Hormel and Hershey are facing some headwinds right now. The issues are unique to each (as well as the issue P&G dealt with), but they don’t appear to be permanent problems. Hormel, for example, has been unable to push price increases as well as its peers in the face of increased inflation. It also bought nuts from Planters as the nut segment of the snack business slowed, was hobbled by bird flu and faces a slow rebound from the pandemic in China. Individually, each of these problems would be a nuisance, but collectively they have caused investors to panic.

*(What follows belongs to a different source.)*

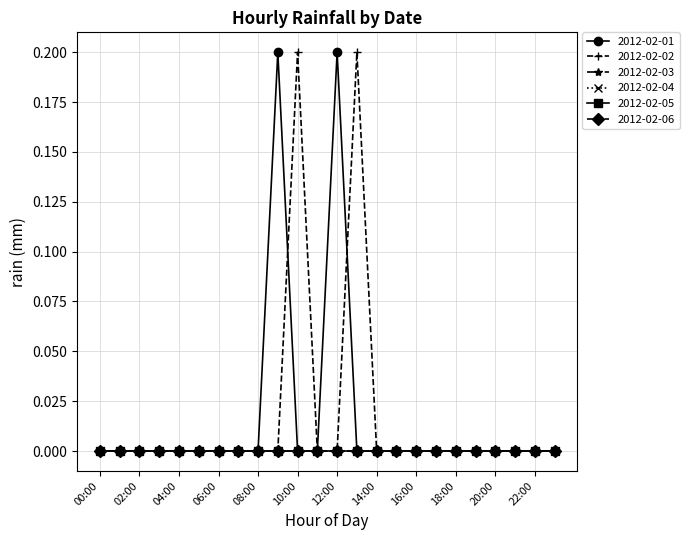

At which label is 2012-02-05 closest to 0?

00:00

Meanwhile, Hershey has some operational shifts underway thanks to an updated distribution system. This resulted in customers being supplied before the switch (just in case the new system failed) which caused a bit of revenue turbulence. That should pass in time. It has also had to deal with the declining demand for popcorn, which it is dealing with adequately enough by adjusting product sizes and prices.

Most importantly, Hershey is burdened by the skyrocketing price of cocoa, a key ingredient in making its famous chocolate products. This particular issue is of real concern to investors as it seems likely that there has been a gradual change in cocoa prices given the murky supply dynamics. Investors have shunned the stock for fear that Hershey won’t be able to recoup its rising costs.

These negative aspects, however, must be seen in a wider context. Like P&G, Hormel is a dividend king. And while Hershey’s dividend streak only stretches back to 15 years or so, the dividend has trended much higher over its history, with some periods where it has remained flat. Simply put, both are reliable dividend stocks and have been for a very long time. This is only possible if a company is well run and knows how to deal with the inevitable periods of adversity that come from time to time. I am confident that both food manufacturers will figure out how to survive while continuing to pay their dividends.

HSY Chart Dividends per share (quarterly).

HSY Dividends per Share (Quarterly) data by YCharts

However, despite being large companies, a worried Wall Street has left stocks with historically attractive yields. Like P&G a few years ago, Hormel and Hershey seem to be on the shelf. Hormel’s 3.5% yield is near the highest levels in recent history (that’s the deep discount basket). Hershey’s 2.7% yield is on the high side, but not extreme. It is only attractively cheap, noting that it is very rarely on sale.

HSY Dividend Yield Chart

HSY Dividend Yield Data by YCharts

I entered both stocks. I’m high on Hershey, a fairly new investment for me, and light on Hormel, a stock I’ve held for several years. I won’t sell either unless something very operationally negative happens to either of them. That seems highly unlikely. What I think is more likely is that these big food manufacturers are obfuscating their problems while they pay me well to wait for better times. Which is exactly what happened with P&G.

Time arbitrage is your secret weapon

If I ran a mutual fund or a hedge fund, I would have to justify to my investors every share I own. It would be kind of hard to justify Hershey or Hormel right now, given their generally negative opinion on Wall Street. Even if I liked the stock, I might sell it so I don’t have to deal with the questions. There are downsides to being a small, individual investor, but this dynamic is not one of them. In fact, the ability to buy and hold for the long term, which I call time arbitrage (I didn’t invent the term, I borrowed it somewhere along the line), is what allows me to find gems that Wall Street overlooks. It’s that simple, but because of the short-term focus on Wall Street, it’s actually a contrarian approach.

The key is to focus on good companies (which I use dividend history to identify) and only buy them when they are out of favor (with historically attractive yields) for temporary or at least fixable reasons. And then wait, unless there is a significant negative operational change at the company. This is why I stick with P&G, Hormel and Hershey. The last two, as I mentioned, still look pretty attractive today, if you’re interested.